> ACTIVITY
The task requires restating, word for word, the lines of the entries below from the one containing "Draw a box around" through the final one, both included.

◇ ◇ ◇ ◇ ◇ ◇ ◇

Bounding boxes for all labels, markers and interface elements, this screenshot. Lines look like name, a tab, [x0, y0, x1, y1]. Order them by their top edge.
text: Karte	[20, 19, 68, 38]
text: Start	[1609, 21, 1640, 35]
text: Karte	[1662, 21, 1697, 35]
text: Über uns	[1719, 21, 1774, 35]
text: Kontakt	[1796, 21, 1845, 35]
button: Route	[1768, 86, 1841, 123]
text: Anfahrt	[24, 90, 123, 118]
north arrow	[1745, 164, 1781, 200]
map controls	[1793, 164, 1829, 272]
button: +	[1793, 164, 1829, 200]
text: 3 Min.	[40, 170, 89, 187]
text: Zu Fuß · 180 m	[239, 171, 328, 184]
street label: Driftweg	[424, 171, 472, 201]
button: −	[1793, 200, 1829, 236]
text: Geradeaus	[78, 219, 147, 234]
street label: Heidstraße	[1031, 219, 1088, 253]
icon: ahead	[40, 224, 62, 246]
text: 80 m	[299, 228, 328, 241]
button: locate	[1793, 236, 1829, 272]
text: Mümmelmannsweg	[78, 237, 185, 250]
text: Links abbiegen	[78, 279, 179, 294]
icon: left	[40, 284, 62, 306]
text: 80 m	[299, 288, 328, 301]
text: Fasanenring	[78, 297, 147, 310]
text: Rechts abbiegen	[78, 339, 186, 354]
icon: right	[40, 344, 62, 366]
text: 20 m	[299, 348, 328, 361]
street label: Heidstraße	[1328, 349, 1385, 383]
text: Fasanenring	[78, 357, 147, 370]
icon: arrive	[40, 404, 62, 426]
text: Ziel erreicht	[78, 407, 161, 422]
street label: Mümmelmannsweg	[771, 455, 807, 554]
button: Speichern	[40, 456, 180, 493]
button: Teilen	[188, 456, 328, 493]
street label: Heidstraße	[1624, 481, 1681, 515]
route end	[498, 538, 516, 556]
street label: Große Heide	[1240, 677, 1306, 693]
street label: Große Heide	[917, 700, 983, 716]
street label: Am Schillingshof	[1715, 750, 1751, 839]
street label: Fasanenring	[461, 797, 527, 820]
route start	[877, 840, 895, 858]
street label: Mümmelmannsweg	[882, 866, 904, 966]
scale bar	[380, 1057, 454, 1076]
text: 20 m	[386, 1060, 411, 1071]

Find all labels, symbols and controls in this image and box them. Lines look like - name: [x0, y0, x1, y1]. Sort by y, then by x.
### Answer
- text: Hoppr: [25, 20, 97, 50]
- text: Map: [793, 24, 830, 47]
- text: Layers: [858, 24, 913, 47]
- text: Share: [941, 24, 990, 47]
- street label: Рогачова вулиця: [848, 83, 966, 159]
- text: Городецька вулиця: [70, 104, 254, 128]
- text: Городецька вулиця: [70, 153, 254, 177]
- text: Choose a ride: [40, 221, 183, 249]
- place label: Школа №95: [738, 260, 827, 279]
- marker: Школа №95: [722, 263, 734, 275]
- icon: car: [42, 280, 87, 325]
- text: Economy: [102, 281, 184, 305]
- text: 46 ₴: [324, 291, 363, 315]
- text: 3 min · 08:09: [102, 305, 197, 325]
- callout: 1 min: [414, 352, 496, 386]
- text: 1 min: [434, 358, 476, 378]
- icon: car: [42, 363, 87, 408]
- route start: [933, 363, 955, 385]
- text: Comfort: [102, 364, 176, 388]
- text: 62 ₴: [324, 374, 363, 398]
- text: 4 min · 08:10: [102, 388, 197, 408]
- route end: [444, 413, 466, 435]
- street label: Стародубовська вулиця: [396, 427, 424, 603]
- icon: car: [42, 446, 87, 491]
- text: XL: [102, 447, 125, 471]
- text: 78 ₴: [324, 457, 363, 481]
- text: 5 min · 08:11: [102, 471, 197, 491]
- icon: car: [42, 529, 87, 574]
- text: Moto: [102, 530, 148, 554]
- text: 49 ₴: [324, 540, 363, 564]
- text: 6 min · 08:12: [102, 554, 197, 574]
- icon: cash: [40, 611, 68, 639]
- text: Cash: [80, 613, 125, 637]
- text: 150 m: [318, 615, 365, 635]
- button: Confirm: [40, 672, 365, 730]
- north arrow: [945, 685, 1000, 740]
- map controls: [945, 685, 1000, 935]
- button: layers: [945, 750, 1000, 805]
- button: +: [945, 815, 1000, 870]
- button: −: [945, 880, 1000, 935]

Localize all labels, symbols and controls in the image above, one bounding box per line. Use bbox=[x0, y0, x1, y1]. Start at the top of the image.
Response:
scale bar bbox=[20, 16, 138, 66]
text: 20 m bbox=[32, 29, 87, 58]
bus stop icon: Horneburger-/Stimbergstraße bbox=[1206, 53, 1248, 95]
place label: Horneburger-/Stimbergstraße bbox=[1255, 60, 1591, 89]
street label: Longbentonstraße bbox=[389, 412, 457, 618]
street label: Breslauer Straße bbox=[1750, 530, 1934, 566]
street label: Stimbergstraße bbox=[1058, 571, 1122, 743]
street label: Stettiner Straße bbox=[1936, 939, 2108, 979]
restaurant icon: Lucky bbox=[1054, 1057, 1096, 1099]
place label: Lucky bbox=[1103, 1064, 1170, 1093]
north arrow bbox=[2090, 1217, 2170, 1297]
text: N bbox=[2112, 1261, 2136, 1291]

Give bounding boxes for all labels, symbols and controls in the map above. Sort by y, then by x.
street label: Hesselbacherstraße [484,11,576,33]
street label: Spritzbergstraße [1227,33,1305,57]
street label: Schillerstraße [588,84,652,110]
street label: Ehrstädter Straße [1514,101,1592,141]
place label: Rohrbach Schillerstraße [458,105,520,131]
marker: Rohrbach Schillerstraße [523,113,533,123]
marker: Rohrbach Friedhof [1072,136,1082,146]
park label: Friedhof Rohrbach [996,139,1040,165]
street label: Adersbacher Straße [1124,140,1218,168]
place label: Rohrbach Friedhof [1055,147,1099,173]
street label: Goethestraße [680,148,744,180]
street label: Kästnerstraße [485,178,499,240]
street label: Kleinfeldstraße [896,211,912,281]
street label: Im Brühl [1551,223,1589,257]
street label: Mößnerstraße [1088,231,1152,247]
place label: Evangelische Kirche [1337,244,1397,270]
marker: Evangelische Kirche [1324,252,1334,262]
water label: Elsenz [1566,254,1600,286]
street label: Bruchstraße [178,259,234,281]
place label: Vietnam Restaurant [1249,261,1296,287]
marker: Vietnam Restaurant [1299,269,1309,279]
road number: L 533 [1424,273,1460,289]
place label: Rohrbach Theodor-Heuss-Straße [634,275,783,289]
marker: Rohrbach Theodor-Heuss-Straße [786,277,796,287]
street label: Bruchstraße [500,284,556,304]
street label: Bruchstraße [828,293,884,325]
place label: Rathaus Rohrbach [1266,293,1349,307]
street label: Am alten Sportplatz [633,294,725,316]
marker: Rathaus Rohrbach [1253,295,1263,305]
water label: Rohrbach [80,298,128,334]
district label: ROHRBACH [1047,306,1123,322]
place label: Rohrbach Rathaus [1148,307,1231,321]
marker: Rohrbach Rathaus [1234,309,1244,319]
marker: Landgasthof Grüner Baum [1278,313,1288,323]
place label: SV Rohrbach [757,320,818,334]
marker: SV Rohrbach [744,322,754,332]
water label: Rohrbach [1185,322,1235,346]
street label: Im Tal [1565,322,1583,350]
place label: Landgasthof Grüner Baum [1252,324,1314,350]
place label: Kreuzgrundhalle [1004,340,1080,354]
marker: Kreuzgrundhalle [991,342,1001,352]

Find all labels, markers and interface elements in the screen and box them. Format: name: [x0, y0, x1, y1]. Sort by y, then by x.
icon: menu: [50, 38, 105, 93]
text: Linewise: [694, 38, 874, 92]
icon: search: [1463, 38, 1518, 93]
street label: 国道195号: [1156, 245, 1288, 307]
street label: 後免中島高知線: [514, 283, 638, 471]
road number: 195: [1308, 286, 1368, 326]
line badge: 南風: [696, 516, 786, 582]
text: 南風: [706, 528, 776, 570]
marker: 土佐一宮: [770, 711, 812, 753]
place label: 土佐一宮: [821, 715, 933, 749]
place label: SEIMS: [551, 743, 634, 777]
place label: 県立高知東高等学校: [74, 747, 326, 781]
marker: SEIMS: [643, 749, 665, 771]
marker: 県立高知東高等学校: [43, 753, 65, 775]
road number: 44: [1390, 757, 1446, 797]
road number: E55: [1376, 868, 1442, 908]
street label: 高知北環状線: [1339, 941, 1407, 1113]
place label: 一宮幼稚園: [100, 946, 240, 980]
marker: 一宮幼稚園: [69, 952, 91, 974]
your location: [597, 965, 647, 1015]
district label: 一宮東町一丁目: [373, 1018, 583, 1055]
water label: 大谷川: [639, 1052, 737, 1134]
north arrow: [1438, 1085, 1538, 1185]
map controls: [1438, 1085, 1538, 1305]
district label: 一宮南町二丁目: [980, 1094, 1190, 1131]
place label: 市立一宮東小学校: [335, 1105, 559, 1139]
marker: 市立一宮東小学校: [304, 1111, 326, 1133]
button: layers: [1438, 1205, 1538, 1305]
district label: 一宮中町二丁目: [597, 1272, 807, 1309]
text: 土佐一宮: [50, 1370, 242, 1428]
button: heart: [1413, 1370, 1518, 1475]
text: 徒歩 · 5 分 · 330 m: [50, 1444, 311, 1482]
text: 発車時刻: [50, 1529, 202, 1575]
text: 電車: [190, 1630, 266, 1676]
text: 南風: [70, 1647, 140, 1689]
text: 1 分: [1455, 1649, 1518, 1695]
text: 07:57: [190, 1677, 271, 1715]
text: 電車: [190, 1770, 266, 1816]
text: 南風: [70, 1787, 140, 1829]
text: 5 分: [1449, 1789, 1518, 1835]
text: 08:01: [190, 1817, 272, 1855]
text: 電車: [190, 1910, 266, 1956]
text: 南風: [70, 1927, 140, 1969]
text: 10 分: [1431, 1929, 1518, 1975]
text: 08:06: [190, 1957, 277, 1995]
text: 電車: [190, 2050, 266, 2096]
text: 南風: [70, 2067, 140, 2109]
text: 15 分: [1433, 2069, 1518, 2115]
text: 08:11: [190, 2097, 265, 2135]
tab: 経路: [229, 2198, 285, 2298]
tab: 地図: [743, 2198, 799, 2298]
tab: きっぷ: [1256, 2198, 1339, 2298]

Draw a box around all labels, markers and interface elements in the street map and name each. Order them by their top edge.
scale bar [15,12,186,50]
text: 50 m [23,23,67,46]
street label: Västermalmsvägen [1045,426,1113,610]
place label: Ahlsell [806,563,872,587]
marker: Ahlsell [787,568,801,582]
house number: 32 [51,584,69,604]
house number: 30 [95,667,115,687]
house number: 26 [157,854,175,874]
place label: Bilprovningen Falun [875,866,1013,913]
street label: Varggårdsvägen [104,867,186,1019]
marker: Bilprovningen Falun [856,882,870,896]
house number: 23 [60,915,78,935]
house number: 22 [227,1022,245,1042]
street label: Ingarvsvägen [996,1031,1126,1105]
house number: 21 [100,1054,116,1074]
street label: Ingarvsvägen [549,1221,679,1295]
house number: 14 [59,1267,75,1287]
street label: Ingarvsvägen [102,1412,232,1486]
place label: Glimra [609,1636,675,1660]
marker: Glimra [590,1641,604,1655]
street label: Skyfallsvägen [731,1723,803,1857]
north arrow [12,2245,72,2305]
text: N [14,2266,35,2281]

◇ ◇ ◇ ◇ ◇ ◇ ◇

> TASK ANSWER
Draw a box around all labels, markers and interface elements in the street map and name each. Order them by their top edge.
scale bar [15,12,186,50]
text: 50 m [23,23,67,46]
street label: Västermalmsvägen [1045,426,1113,610]
place label: Ahlsell [806,563,872,587]
marker: Ahlsell [787,568,801,582]
house number: 32 [51,584,69,604]
house number: 30 [95,667,115,687]
house number: 26 [157,854,175,874]
place label: Bilprovningen Falun [875,866,1013,913]
street label: Varggårdsvägen [104,867,186,1019]
marker: Bilprovningen Falun [856,882,870,896]
house number: 23 [60,915,78,935]
house number: 22 [227,1022,245,1042]
street label: Ingarvsvägen [996,1031,1126,1105]
house number: 21 [100,1054,116,1074]
street label: Ingarvsvägen [549,1221,679,1295]
house number: 14 [59,1267,75,1287]
street label: Ingarvsvägen [102,1412,232,1486]
place label: Glimra [609,1636,675,1660]
marker: Glimra [590,1641,604,1655]
street label: Skyfallsvägen [731,1723,803,1857]
north arrow [12,2245,72,2305]
text: N [14,2266,35,2281]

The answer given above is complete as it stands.